**Data extract**.
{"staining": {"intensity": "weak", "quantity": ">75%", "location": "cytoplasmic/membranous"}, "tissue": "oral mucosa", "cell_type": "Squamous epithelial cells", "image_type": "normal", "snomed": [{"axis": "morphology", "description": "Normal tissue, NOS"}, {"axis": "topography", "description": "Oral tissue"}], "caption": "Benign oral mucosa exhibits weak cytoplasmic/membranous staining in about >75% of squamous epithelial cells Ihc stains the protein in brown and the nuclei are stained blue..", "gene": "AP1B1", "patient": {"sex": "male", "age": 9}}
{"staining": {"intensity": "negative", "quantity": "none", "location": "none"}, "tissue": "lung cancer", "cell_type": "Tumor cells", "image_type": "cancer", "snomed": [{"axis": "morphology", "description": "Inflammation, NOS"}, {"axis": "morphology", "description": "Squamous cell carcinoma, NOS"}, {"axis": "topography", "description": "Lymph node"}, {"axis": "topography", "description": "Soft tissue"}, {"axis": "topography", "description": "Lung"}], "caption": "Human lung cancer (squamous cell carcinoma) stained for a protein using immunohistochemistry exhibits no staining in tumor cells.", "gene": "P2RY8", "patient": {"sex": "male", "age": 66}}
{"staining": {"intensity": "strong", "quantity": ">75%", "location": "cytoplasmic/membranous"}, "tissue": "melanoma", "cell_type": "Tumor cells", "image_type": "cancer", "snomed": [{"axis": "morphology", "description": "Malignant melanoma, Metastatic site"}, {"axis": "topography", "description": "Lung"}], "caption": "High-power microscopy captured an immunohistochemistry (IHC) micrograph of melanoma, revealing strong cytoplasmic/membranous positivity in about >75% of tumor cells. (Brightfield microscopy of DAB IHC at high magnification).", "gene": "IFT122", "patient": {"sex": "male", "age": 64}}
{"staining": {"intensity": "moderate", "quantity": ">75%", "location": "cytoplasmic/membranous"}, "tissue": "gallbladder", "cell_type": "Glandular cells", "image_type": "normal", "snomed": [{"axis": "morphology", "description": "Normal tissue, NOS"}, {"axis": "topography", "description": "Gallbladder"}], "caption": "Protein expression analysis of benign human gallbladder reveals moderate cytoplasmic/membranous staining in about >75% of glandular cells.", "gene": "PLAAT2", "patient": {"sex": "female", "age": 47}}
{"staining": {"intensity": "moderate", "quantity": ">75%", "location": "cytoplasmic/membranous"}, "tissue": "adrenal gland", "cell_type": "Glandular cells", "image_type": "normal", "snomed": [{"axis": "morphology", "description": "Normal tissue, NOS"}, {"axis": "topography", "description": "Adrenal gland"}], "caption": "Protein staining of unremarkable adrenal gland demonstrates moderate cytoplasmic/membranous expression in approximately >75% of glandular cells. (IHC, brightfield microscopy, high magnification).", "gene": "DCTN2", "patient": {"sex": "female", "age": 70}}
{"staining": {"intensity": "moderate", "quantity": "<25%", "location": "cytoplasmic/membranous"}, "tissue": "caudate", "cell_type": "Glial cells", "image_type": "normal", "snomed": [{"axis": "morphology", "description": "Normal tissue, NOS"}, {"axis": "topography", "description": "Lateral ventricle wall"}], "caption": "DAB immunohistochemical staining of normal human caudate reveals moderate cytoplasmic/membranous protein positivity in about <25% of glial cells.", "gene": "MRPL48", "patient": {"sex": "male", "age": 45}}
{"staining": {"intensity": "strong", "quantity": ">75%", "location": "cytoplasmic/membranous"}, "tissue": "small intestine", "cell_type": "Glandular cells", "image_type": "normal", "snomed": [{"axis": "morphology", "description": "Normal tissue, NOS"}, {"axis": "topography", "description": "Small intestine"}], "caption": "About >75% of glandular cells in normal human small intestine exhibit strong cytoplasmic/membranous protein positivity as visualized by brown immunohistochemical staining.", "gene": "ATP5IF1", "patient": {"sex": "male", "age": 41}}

**Your assignment**. All entries must come back exactly as they were written.

**Completed exercise**.
{"staining": {"intensity": "weak", "quantity": ">75%", "location": "cytoplasmic/membranous"}, "tissue": "oral mucosa", "cell_type": "Squamous epithelial cells", "image_type": "normal", "snomed": [{"axis": "morphology", "description": "Normal tissue, NOS"}, {"axis": "topography", "description": "Oral tissue"}], "caption": "Benign oral mucosa exhibits weak cytoplasmic/membranous staining in about >75% of squamous epithelial cells Ihc stains the protein in brown and the nuclei are stained blue..", "gene": "AP1B1", "patient": {"sex": "male", "age": 9}}
{"staining": {"intensity": "negative", "quantity": "none", "location": "none"}, "tissue": "lung cancer", "cell_type": "Tumor cells", "image_type": "cancer", "snomed": [{"axis": "morphology", "description": "Inflammation, NOS"}, {"axis": "morphology", "description": "Squamous cell carcinoma, NOS"}, {"axis": "topography", "description": "Lymph node"}, {"axis": "topography", "description": "Soft tissue"}, {"axis": "topography", "description": "Lung"}], "caption": "Human lung cancer (squamous cell carcinoma) stained for a protein using immunohistochemistry exhibits no staining in tumor cells.", "gene": "P2RY8", "patient": {"sex": "male", "age": 66}}
{"staining": {"intensity": "strong", "quantity": ">75%", "location": "cytoplasmic/membranous"}, "tissue": "melanoma", "cell_type": "Tumor cells", "image_type": "cancer", "snomed": [{"axis": "morphology", "description": "Malignant melanoma, Metastatic site"}, {"axis": "topography", "description": "Lung"}], "caption": "High-power microscopy captured an immunohistochemistry (IHC) micrograph of melanoma, revealing strong cytoplasmic/membranous positivity in about >75% of tumor cells. (Brightfield microscopy of DAB IHC at high magnification).", "gene": "IFT122", "patient": {"sex": "male", "age": 64}}
{"staining": {"intensity": "moderate", "quantity": ">75%", "location": "cytoplasmic/membranous"}, "tissue": "gallbladder", "cell_type": "Glandular cells", "image_type": "normal", "snomed": [{"axis": "morphology", "description": "Normal tissue, NOS"}, {"axis": "topography", "description": "Gallbladder"}], "caption": "Protein expression analysis of benign human gallbladder reveals moderate cytoplasmic/membranous staining in about >75% of glandular cells.", "gene": "PLAAT2", "patient": {"sex": "female", "age": 47}}
{"staining": {"intensity": "moderate", "quantity": ">75%", "location": "cytoplasmic/membranous"}, "tissue": "adrenal gland", "cell_type": "Glandular cells", "image_type": "normal", "snomed": [{"axis": "morphology", "description": "Normal tissue, NOS"}, {"axis": "topography", "description": "Adrenal gland"}], "caption": "Protein staining of unremarkable adrenal gland demonstrates moderate cytoplasmic/membranous expression in approximately >75% of glandular cells. (IHC, brightfield microscopy, high magnification).", "gene": "DCTN2", "patient": {"sex": "female", "age": 70}}
{"staining": {"intensity": "moderate", "quantity": "<25%", "location": "cytoplasmic/membranous"}, "tissue": "caudate", "cell_type": "Glial cells", "image_type": "normal", "snomed": [{"axis": "morphology", "description": "Normal tissue, NOS"}, {"axis": "topography", "description": "Lateral ventricle wall"}], "caption": "DAB immunohistochemical staining of normal human caudate reveals moderate cytoplasmic/membranous protein positivity in about <25% of glial cells.", "gene": "MRPL48", "patient": {"sex": "male", "age": 45}}
{"staining": {"intensity": "strong", "quantity": ">75%", "location": "cytoplasmic/membranous"}, "tissue": "small intestine", "cell_type": "Glandular cells", "image_type": "normal", "snomed": [{"axis": "morphology", "description": "Normal tissue, NOS"}, {"axis": "topography", "description": "Small intestine"}], "caption": "About >75% of glandular cells in normal human small intestine exhibit strong cytoplasmic/membranous protein positivity as visualized by brown immunohistochemical staining.", "gene": "ATP5IF1", "patient": {"sex": "male", "age": 41}}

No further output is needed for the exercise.